Herr Rüdiger, con el motor en marcha, esperaba la luz verde. En la radio, el concierto para flauta nº 1 del grandioso Mozart parecía envolverlo aislándolo del resto del tráfico. A cualquiera se le iban los ojos detrás, como una gema despertaba la codicia o la envidia de todos, el descapotable rojo tapizado de cuero de búfalo, con salpicadero de auténtica caoba, llantas cromadas. No había otro semejante en toda la ciudad. El semáforo le dio paso y a un mínimo toque el coche obedeció y se puso a la cabeza. Iba rumbo al trabajo por la avenida principal que divide en dos esa ciudad de la Baja Sajonia. La brisa de la montaña le daba en la cara, fresca, olorosa a pinares, y él por el retrovisor impecable imaginaba los gestos llenos de desprecio o envidia de quienes lo seguían a distancia. Pero ninguno en aquella ciudad podía competir con su lujosa máquina: era demasiado costosa. Él se la había ganado con el sudor de su frente, con su astucia, día tras día en la concesionaria. Herr Rüdiger era el vendedor número uno.
Aquellos pobres diablos envidiosos, cautivados, lo seguían con sus humildes coches, pequeños, grises, que el mismo les había vendido. Al cabo de un centenar de metros, los coches que iban detrás eran numerosos No evitaba disimular una sonrisa de superioridad, él era como la miel a las abejas.
Al. Pisó el acelerador a fondo y el resto lo imitó con tal de no perderlo de vista, por no dejar de tener cerca semejante belleza, pero no lograron suficiente velocidad para mantener la distancia y debieron conformarse con apreciarlo de lejos, brillando como un gigantesco rubí desplazándose bajo el sol.
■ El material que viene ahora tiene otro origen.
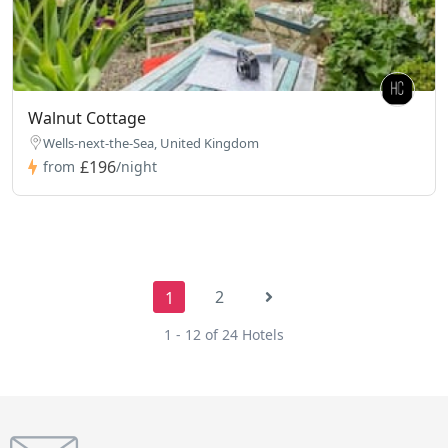
Walnut Cottage
Wells-next-the-Sea, United Kingdom
£196
from
/night
2
1
1 - 12 of 24 Hotels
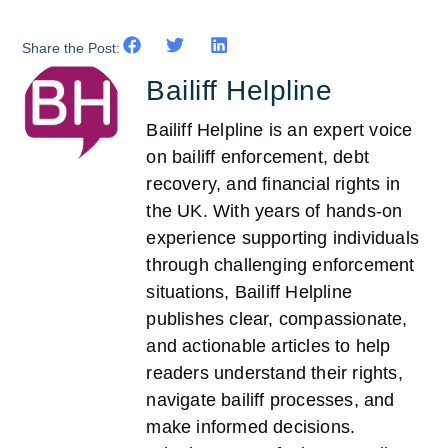
Share the Post:
Bailiff Helpline
Bailiff Helpline is an expert voice
on bailiff enforcement, debt
recovery, and financial rights in
the UK. With years of hands-on
experience supporting individuals
through challenging enforcement
situations, Bailiff Helpline
publishes clear, compassionate,
and actionable articles to help
readers understand their rights,
navigate bailiff processes, and
make informed decisions.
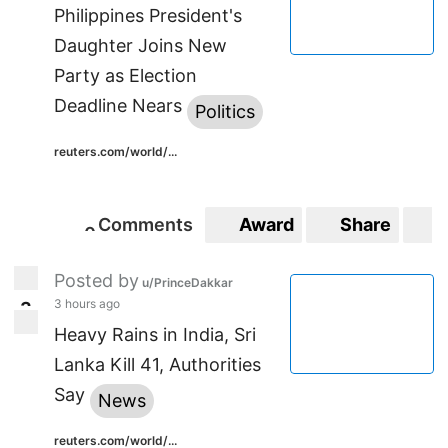
Philippines President's
Daughter Joins New
Party as Election
Deadline Nears
Politics
reuters.com/world/...
Comments
Award
Share
S
0
0
Posted by
u/PrinceDakkar
3 hours ago
3
3
Heavy Rains in India, Sri
Lanka Kill 41, Authorities
Say
News
reuters.com/world/...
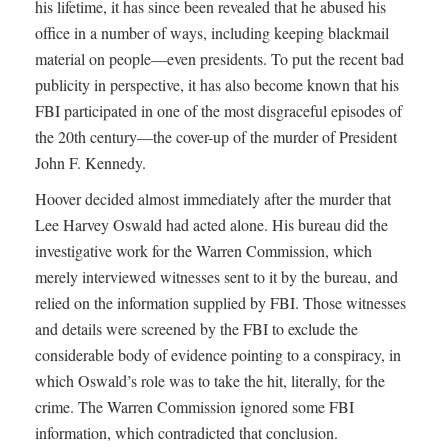
his lifetime, it has since been revealed that he abused his
office in a number of ways, including keeping blackmail
material on people—even presidents. To put the recent bad
publicity in perspective, it has also become known that his
FBI participated in one of the most disgraceful episodes of
the 20th century—the cover-up of the murder of President
John F. Kennedy.
Hoover decided almost immediately after the murder that
Lee Harvey Oswald had acted alone. His bureau did the
investigative work for the Warren Commission, which
merely interviewed witnesses sent to it by the bureau, and
relied on the information supplied by FBI. Those witnesses
and details were screened by the FBI to exclude the
considerable body of evidence pointing to a conspiracy, in
which Oswald’s role was to take the hit, literally, for the
crime. The Warren Commission ignored some FBI
information, which contradicted that conclusion.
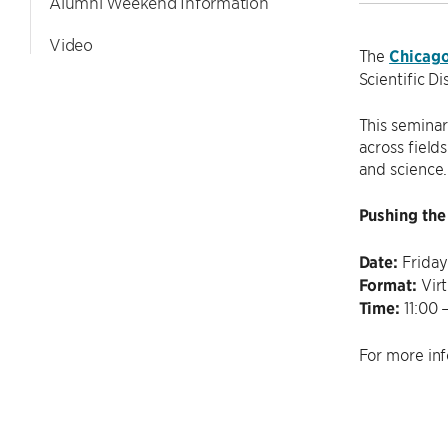
Alumni Weekend Information
Video
The
Chicag
Scientific D
This seminar
across field
and science.
Pushing the 
Date:
Friday
Format:
Virt
Time:
11:00 
For more inf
Atravesó la ciudad seguido por la multitud de coches enfervorizados que pisaban el acelerador al límite. Y así continuaron, como en una carrera enloquecida, dejaron la ciudad atrás hasta llegar al caudaloso río, donde el hombre frenó impecablemente a escasos centímetros del borde. Los coches que venían detrás no lo hicieron, siguieron enceguecidos por la belleza del noble modelo deportivo, y se precipitaron al vacío uno tras otro. El concesionario observó complacido cómo desaparecían engullidos por las aguas turbulentas. En ese momento, la voz afable de la locutora en la emisora local anunciaba que eran exactamente las nueve de la mañana en Hamelín y el sol lucía esplendoroso.